Winter farming is usually not too bad.  It is cold. There is snow. However,  Maine this year has been very short on snow. Until this storm, the BLIZZARD. the storm that has shut everything down.   Yesterday you couldn’t even take a Maine adventure and shop at Reny’s.  They closed at 2 p.m. It seems the only ones working are plow guys and farmers.   Snow, no snow. BLIZZARD or not; chores must be done.

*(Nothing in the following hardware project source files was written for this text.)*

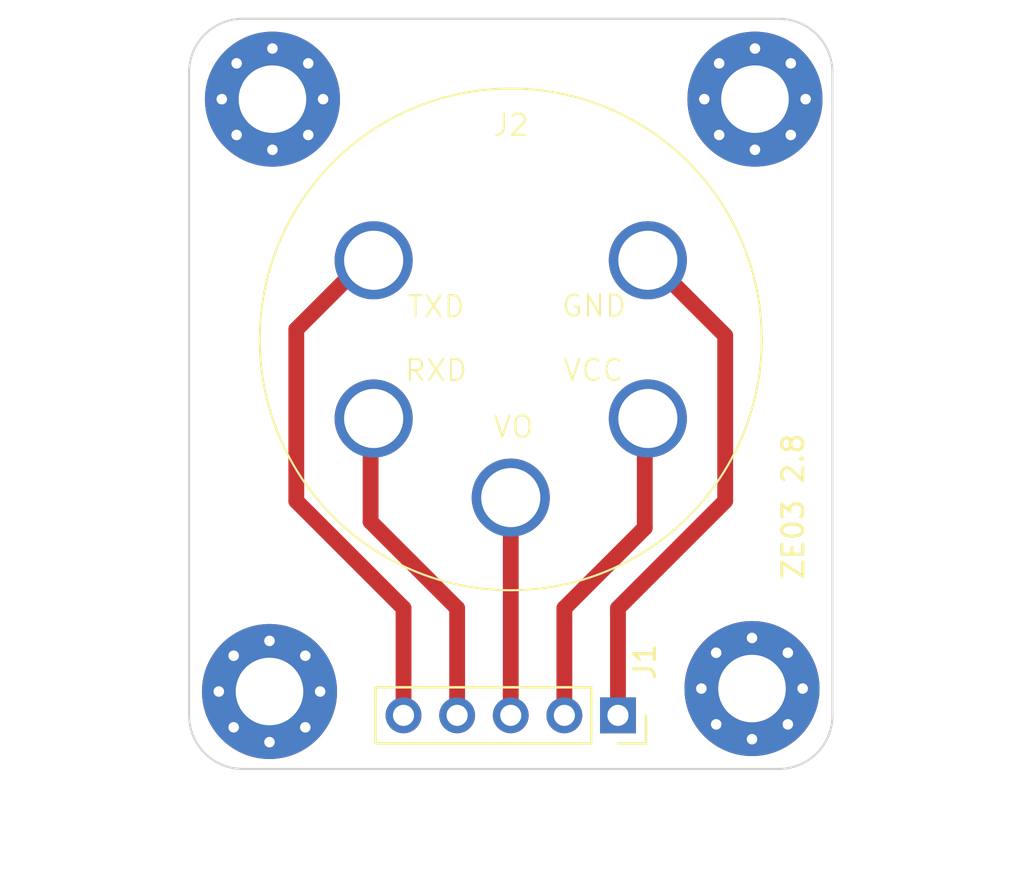
<source format=kicad_pcb>
(kicad_pcb (version 20221018) (generator pcbnew)

  (general
    (thickness 1.6)
  )

  (paper "A4")
  (layers
    (0 "F.Cu" signal)
    (31 "B.Cu" signal)
    (32 "B.Adhes" user "B.Adhesive")
    (33 "F.Adhes" user "F.Adhesive")
    (34 "B.Paste" user)
    (35 "F.Paste" user)
    (36 "B.SilkS" user "B.Silkscreen")
    (37 "F.SilkS" user "F.Silkscreen")
    (38 "B.Mask" user)
    (39 "F.Mask" user)
    (40 "Dwgs.User" user "User.Drawings")
    (41 "Cmts.User" user "User.Comments")
    (42 "Eco1.User" user "User.Eco1")
    (43 "Eco2.User" user "User.Eco2")
    (44 "Edge.Cuts" user)
    (45 "Margin" user)
    (46 "B.CrtYd" user "B.Courtyard")
    (47 "F.CrtYd" user "F.Courtyard")
    (48 "B.Fab" user)
    (49 "F.Fab" user)
    (50 "User.1" user)
    (51 "User.2" user)
    (52 "User.3" user)
    (53 "User.4" user)
    (54 "User.5" user)
    (55 "User.6" user)
    (56 "User.7" user)
    (57 "User.8" user)
    (58 "User.9" user)
  )

  (setup
    (stackup
      (layer "F.SilkS" (type "Top Silk Screen"))
      (layer "F.Paste" (type "Top Solder Paste"))
      (layer "F.Mask" (type "Top Solder Mask") (thickness 0.01))
      (layer "F.Cu" (type "copper") (thickness 0.035))
      (layer "dielectric 1" (type "core") (thickness 1.51) (material "FR4") (epsilon_r 4.5) (loss_tangent 0.02))
      (layer "B.Cu" (type "copper") (thickness 0.035))
      (layer "B.Mask" (type "Bottom Solder Mask") (thickness 0.01))
      (layer "B.Paste" (type "Bottom Solder Paste"))
      (layer "B.SilkS" (type "Bottom Silk Screen"))
      (copper_finish "None")
      (dielectric_constraints no)
    )
    (pad_to_mask_clearance 0)
    (pcbplotparams
      (layerselection 0x00010fc_ffffffff)
      (plot_on_all_layers_selection 0x0000000_00000000)
      (disableapertmacros false)
      (usegerberextensions false)
      (usegerberattributes true)
      (usegerberadvancedattributes true)
      (creategerberjobfile true)
      (dashed_line_dash_ratio 12.000000)
      (dashed_line_gap_ratio 3.000000)
      (svgprecision 4)
      (plotframeref false)
      (viasonmask false)
      (mode 1)
      (useauxorigin false)
      (hpglpennumber 1)
      (hpglpenspeed 20)
      (hpglpendiameter 15.000000)
      (dxfpolygonmode true)
      (dxfimperialunits true)
      (dxfusepcbnewfont true)
      (psnegative false)
      (psa4output false)
      (plotreference true)
      (plotvalue true)
      (plotinvisibletext false)
      (sketchpadsonfab false)
      (subtractmaskfromsilk false)
      (outputformat 1)
      (mirror false)
      (drillshape 0)
      (scaleselection 1)
      (outputdirectory "gerbers_2.8")
    )
  )

  (net 0 "")
  (net 1 "Net-(J1-Pin_1)")
  (net 2 "Net-(J1-Pin_2)")
  (net 3 "Net-(J1-Pin_3)")
  (net 4 "Net-(J1-Pin_4)")
  (net 5 "Net-(J1-Pin_5)")

  (footprint "MountingHole:MountingHole_3.2mm_M3_Pad_Via" (layer "F.Cu") (at 23 24.13))

  (footprint "Connector_PinSocket_2.54mm:PinSocket_1x05_P2.54mm_Vertical" (layer "F.Cu") (at 39.37 53.34 -90))

  (footprint "MountingHole:MountingHole_3.2mm_M3_Pad_Via" (layer "F.Cu") (at 45.72 52.07))

  (footprint "MountingHole:MountingHole_3.2mm_M3_Pad_Via" (layer "F.Cu") (at 45.86 24.13))

  (footprint "MountingHole:MountingHole_3.2mm_M3_Pad_Via" (layer "F.Cu") (at 22.86 52.21))

  (footprint "sensors:ZE03 2.8" (layer "F.Cu") (at 34.29 35.517461))

  (gr_line (start 46.99 55.88) (end 21.59 55.88)
    (stroke (width 0.1) (type default)) (layer "Edge.Cuts") (tstamp 099a8212-6694-4292-a9ed-1169ac8c1ae0))
  (gr_line (start 19.05 53.34) (end 19.05 22.86)
    (stroke (width 0.1) (type default)) (layer "Edge.Cuts") (tstamp 1253fe5f-de02-48ae-bb53-b32730f513c2))
  (gr_line (start 49.53 22.86) (end 49.53 53.34)
    (stroke (width 0.1) (type default)) (layer "Edge.Cuts") (tstamp 1fba0c98-7921-4f39-a203-3f6151f2b481))
  (gr_arc (start 21.59 55.88) (mid 19.793949 55.136051) (end 19.05 53.34)
    (stroke (width 0.1) (type default)) (layer "Edge.Cuts") (tstamp 8375f39e-e6dc-4d5f-b089-5ea4ba96badf))
  (gr_line (start 21.59 20.32) (end 46.99 20.32)
    (stroke (width 0.1) (type default)) (layer "Edge.Cuts") (tstamp a9e6ce2e-357a-46f5-8214-12a01976888b))
  (gr_arc (start 49.53 53.34) (mid 48.786051 55.136051) (end 46.99 55.88)
    (stroke (width 0.1) (type default)) (layer "Edge.Cuts") (tstamp ad735b53-22c1-4f07-8fca-ca455fb427da))
  (gr_arc (start 19.05 22.86) (mid 19.793949 21.063949) (end 21.59 20.32)
    (stroke (width 0.1) (type default)) (layer "Edge.Cuts") (tstamp cf7b869b-908b-46f3-b9db-add1413f7ec6))
  (gr_arc (start 46.99 20.32) (mid 48.786051 21.063949) (end 49.53 22.86)
    (stroke (width 0.1) (type default)) (layer "Edge.Cuts") (tstamp d661a623-b6a0-4244-b80a-b0bf6f2d8c9a))
  (gr_text "ZE03 2.8\n" (at 48.26 46.99 90) (layer "F.SilkS") (tstamp fdf9239c-7b02-4cbe-b3a1-35d3c9bc5589)
    (effects (font (size 1 1) (thickness 0.15)) (justify left bottom))
  )

  (segment (start 44.45 35.335) (end 44.45 43.18) (width 0.75) (layer "F.Cu") (net 1) (tstamp 449747b6-bd4a-4eb9-9661-5c989073e4f8))
  (segment (start 39.37 48.26) (end 39.37 53.34) (width 0.75) (layer "F.Cu") (net 1) (tstamp 9160c26e-deb5-48cc-add1-8742aafa865d))
  (segment (start 44.45 43.18) (end 39.37 48.26) (width 0.75) (layer "F.Cu") (net 1) (tstamp 9537b5c2-637b-40f2-bbb1-06d70b1ed78b))
  (segment (start 40.64 31.525) (end 44.45 35.335) (width 0.75) (layer "F.Cu") (net 1) (tstamp afc49c7c-cf54-4efb-8a37-36711120352a))
  (segment (start 40.64 39.025) (end 40.64 44.45) (width 0.75) (layer "F.Cu") (net 2) (tstamp 3e165dfd-ca6d-4ce1-9ecc-9ecb379ca0c4))
  (segment (start 36.83 48.26) (end 36.83 53.34) (width 0.75) (layer "F.Cu") (net 2) (tstamp b1475081-76c9-40dc-a958-c9ce49a02fe4))
  (segment (start 40.64 44.45) (end 36.83 48.26) (width 0.75) (layer "F.Cu") (net 2) (tstamp f995d58c-ea40-4c9d-ac3a-2ffb925436f5))
  (segment (start 34.1449 42.775) (end 34.29 42.9201) (width 0.75) (layer "F.Cu") (net 3) (tstamp 46424c4a-9daa-4775-a016-42c7005de7ef))
  (segment (start 34.29 42.9201) (end 34.29 53.34) (width 0.75) (layer "F.Cu") (net 3) (tstamp c6b8a864-62c7-4360-af49-b38602b80092))
  (segment (start 27.6498 39.025) (end 27.6498 44.1598) (width 0.75) (layer "F.Cu") (net 4) (tstamp 1dd97c0b-f990-421e-8390-98bd84debd04))
  (segment (start 31.75 48.26) (end 31.75 53.34) (width 0.75) (layer "F.Cu") (net 4) (tstamp 45650494-daf4-4757-8766-7aaf948bac6b))
  (segment (start 27.6498 44.1598) (end 31.75 48.26) (width 0.75) (layer "F.Cu") (net 4) (tstamp 5141b27f-2ed6-4e14-8d8d-a6b1162842c9))
  (segment (start 24.13 43.18) (end 29.21 48.26) (width 0.75) (layer "F.Cu") (net 5) (tstamp 69c29b83-a166-428e-b75b-41dfb7e5f9f3))
  (segment (start 24.13 35.0448) (end 24.13 43.18) (width 0.75) (layer "F.Cu") (net 5) (tstamp a7654cc7-18bd-4038-b25e-c444a60335a3))
  (segment (start 27.6498 31.525) (end 24.13 35.0448) (width 0.75) (layer "F.Cu") (net 5) (tstamp b57400c0-c9c0-436f-a46c-e701b05115cd))
  (segment (start 29.21 48.26) (end 29.21 53.34) (width 0.75) (layer "F.Cu") (net 5) (tstamp ec7d3206-1002-49fc-ba19-ba4bd95f6ae3))

  (zone (net 0) (net_name "") (layer "Edge.Cuts") (tstamp 037509f7-434e-4924-9ad1-a7fe909923d3) (hatch edge 0.5)
    (connect_pads (clearance 0))
    (min_thickness 0.25) (filled_areas_thickness no)
    (keepout (tracks not_allowed) (vias not_allowed) (pads not_allowed) (copperpour allowed) (footprints allowed))
    (fill (thermal_gap 0.5) (thermal_bridge_width 0.5))
    (polygon
      (pts
        (xy 41.91 48.26)
        (xy 49.53 48.26)
        (xy 49.53 55.88)
        (xy 41.91 55.88)
      )
    )
  )
  (zone (net 0) (net_name "") (layer "Edge.Cuts") (tstamp 263889f8-70e3-4372-b94f-c264299feda7) (hatch edge 0.5)
    (connect_pads (clearance 0))
    (min_thickness 0.25) (filled_areas_thickness no)
    (keepout (tracks not_allowed) (vias not_allowed) (pads not_allowed) (copperpour allowed) (footprints allowed))
    (fill (thermal_gap 0.5) (thermal_bridge_width 0.5))
    (polygon
      (pts
        (xy 19.05 48.26)
        (xy 26.67 48.26)
        (xy 26.67 55.88)
        (xy 19.05 55.88)
      )
    )
  )
  (zone (net 0) (net_name "") (layer "Edge.Cuts") (tstamp 7bd17e8c-d813-4d19-b0a5-28f1ffe91f75) (hatch edge 0.5)
    (connect_pads (clearance 0))
    (min_thickness 0.25) (filled_areas_thickness no)
    (keepout (tracks not_allowed) (vias not_allowed) (pads not_allowed) (copperpour allowed) (footprints allowed))
    (fill (thermal_gap 0.5) (thermal_bridge_width 0.5))
    (polygon
      (pts
        (xy 41.91 20.32)
        (xy 49.53 20.32)
        (xy 49.53 27.94)
        (xy 41.91 27.94)
      )
    )
  )
  (zone (net 0) (net_name "") (layer "Edge.Cuts") (tstamp c8e37e66-9687-4148-8e9e-78425fa14a02) (hatch edge 0.5)
    (connect_pads (clearance 0))
    (min_thickness 0.25) (filled_areas_thickness no)
    (keepout (tracks not_allowed) (vias not_allowed) (pads not_allowed) (copperpour allowed) (footprints allowed))
    (fill (thermal_gap 0.5) (thermal_bridge_width 0.5))
    (polygon
      (pts
        (xy 19.05 20.32)
        (xy 26.67 20.32)
        (xy 26.67 27.94)
        (xy 19.05 27.94)
      )
    )
  )
)

</source>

A Maine adventure BHF style.

Carrying pails and slop across the road was easier with the use of a sled, but the stuff kept tipping over, not sure how many stale slices of bread are in the road.  Water was frozen, more pails to sled across. Every barn door needed to shoveled before entering.  Getting into the pig pasture was interesting, there is usually a very definable  line.   The smells like bacon when a pig touches it don’t get anywhere near electric fence.  The fence  is now under a shit ton of snow so one must grope along the side of the pig house with a 5 gallon pail of slop and find the end and step over.  Then there was the search for the feed tub.  It is a good size tub.  You could bathe a small child in it.  Nowhere to be seen, no lump in the snow either.  It was dark though.  So the shuffle began in snow up to the farmer’s steam hole, tripped on it the second time around and almost landed on the aforementioned very hot electric fence.  Never did find the water tub, just waited and filled the feed tub with water when the pigs were done eating their few slices short of a full slop pail breakfast.  Anastasia and Drizella made a very brief trip out to do their business, grab some slop and water and then back to bed for them. IMG_0135
While Miss Olive was being milked, snow was blowing in under a section of the eaves. just a little and with classical music playing, the girls munching quietly and those bits of snow sparkling like fairy dust it was almost magical.  Now if only the farmer could bippity bop the snow away.